[PROBLEM REQUIREMENTS]
Write the records below out again exactly as given, with no images.

Extracted page text data
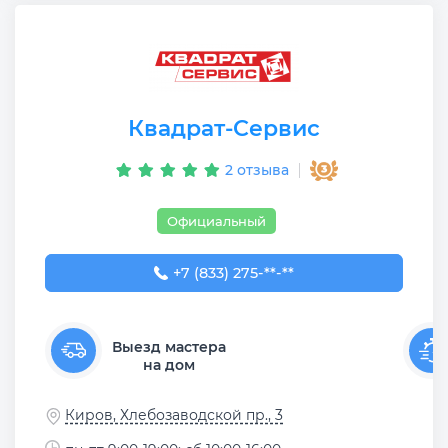
Квадрат-Сервис
2 отзыва
Официальный
+7 (833) 275-45-55
+7 (833) 275-**-**
Выезд мастера
на дом
Киров, Хлебозаводской пр., 3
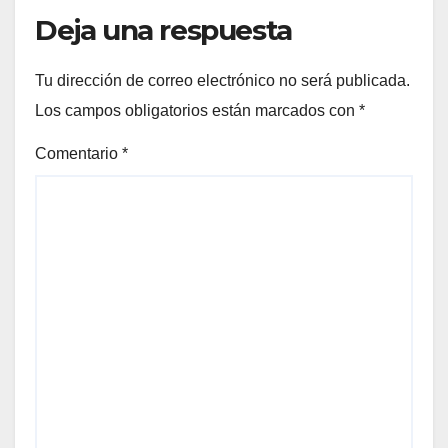
Deja una respuesta
Tu dirección de correo electrónico no será publicada.
Los campos obligatorios están marcados con
*
Comentario
*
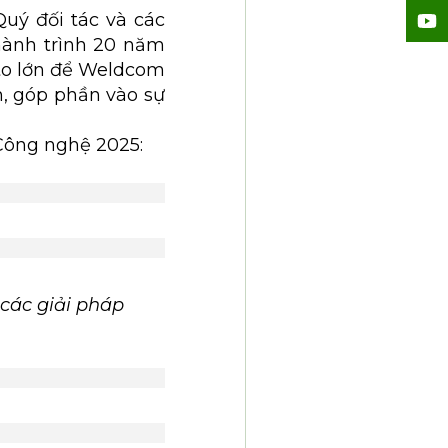
uý đối tác và các
hành trình 20 năm
 to lớn để Weldcom
, góp phần vào sự
Công nghệ 2025:
các giải pháp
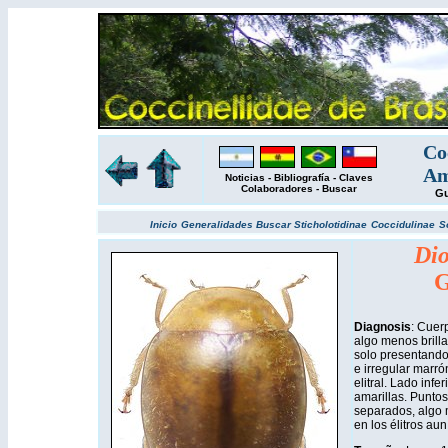
Co
Am
Noticias
-
Bibliografía
-
Claves
Colaboradores
-
Buscar
Gu
Inicio
Generalidades
Buscar
Sticholotidinae
Coccidulinae
S
Dio
G
Diagnosis
: Cuerp
algo menos brilla
solo presentando
e irregular marró
elitral. Lado infe
amarillas. Puntos
separados, algo 
en los élitros a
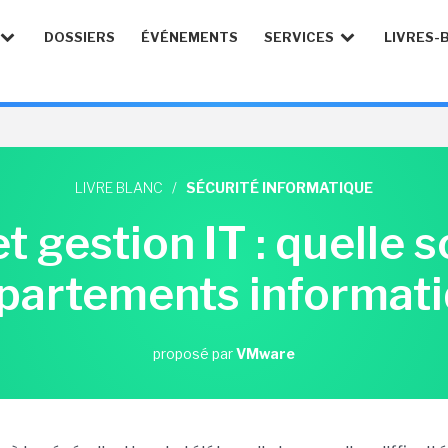
DOSSIERS
ÉVÉNEMENTS
SERVICES
LIVRES-
LIVRE BLANC
/
SÉCURITÉ INFORMATIQUE
et gestion IT : quelle 
épartements informati
proposé par
VMware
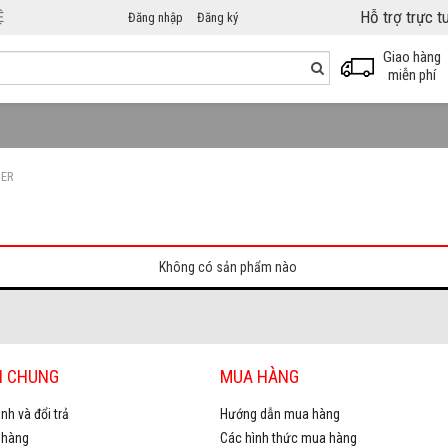
Hỗ trợ trực 
Ệ
Đăng nhập
Đăng ký
Giao hàng
miễn phí
ER
Không có sản phẩm nào
H CHUNG
MUA HÀNG
nh và đổi trả
Hướng dẫn mua hàng
 hàng
Các hình thức mua hàng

[SOLUTION FOR THIS PROBLEM]
Квадрат-Сервис
2 отзыва
Официальный
+7 (833) 275-45-55
+7 (833) 275-**-**
Выезд мастера
на дом
Киров, Хлебозаводской пр., 3
Deja una respuesta
Tu dirección de correo electrónico no será publicada.
Los campos obligatorios están marcados con
*
Comentario
*
uý đối tác và các
hành trình 20 năm
 to lớn để Weldcom
, góp phần vào sự
Công nghệ 2025:
các giải pháp
Co
Am
Noticias
-
Bibliografía
-
Claves
Colaboradores
-
Buscar
Gu
Inicio
Generalidades
Buscar
Sticholotidinae
Coccidulinae
S
Dio
G
Diagnosis
: Cuerp
algo menos brilla
solo presentando
e irregular marró
elitral. Lado infe
amarillas. Puntos
separados, algo 
en los élitros a
DOSSIERS
ÉVÉNEMENTS
SERVICES
LIVRES-
LIVRE BLANC
/
SÉCURITÉ INFORMATIQUE
et gestion IT : quelle 
épartements informati
proposé par
VMware
Hỗ trợ trực 
Ệ
Đăng nhập
Đăng ký
Giao hàng
miễn phí
ER
Không có sản phẩm nào
H CHUNG
MUA HÀNG
nh và đổi trả
Hướng dẫn mua hàng
 hàng
Các hình thức mua hàng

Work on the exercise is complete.